How to complete this task. Write out, with no changes, the lines of the material below, from the line containing "- Code rural - art. L752-14" up to and including the last line of the material.

Data for this task.

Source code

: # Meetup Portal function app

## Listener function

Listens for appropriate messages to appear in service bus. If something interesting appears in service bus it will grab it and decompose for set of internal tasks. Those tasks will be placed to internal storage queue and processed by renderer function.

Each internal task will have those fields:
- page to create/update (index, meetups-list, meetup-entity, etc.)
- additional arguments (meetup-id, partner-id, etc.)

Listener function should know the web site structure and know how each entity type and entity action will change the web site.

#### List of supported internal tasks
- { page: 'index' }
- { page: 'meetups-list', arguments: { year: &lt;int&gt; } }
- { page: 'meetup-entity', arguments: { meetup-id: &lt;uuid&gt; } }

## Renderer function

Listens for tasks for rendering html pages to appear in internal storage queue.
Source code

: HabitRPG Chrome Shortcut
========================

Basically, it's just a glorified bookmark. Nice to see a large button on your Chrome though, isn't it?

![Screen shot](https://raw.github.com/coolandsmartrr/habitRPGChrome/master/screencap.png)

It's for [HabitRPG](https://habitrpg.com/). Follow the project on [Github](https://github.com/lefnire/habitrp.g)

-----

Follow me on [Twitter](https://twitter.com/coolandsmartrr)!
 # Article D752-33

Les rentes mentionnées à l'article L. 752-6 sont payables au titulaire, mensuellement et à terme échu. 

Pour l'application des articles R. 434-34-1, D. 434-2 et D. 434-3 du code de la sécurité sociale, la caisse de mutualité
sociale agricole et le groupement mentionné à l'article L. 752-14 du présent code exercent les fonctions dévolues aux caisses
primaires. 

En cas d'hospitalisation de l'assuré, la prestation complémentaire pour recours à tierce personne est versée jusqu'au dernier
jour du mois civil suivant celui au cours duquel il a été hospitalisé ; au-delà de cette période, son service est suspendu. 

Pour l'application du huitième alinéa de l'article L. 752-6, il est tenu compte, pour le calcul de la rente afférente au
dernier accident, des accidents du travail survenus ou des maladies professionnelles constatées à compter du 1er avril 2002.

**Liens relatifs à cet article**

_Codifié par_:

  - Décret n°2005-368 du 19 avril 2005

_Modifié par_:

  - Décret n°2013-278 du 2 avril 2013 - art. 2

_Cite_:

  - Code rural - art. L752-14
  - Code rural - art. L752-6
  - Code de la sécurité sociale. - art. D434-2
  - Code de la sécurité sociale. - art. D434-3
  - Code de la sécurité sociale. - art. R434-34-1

Solution to this task.
  - Code rural - art. L752-14
  - Code rural - art. L752-6
  - Code de la sécurité sociale. - art. D434-2
  - Code de la sécurité sociale. - art. D434-3
  - Code de la sécurité sociale. - art. R434-34-1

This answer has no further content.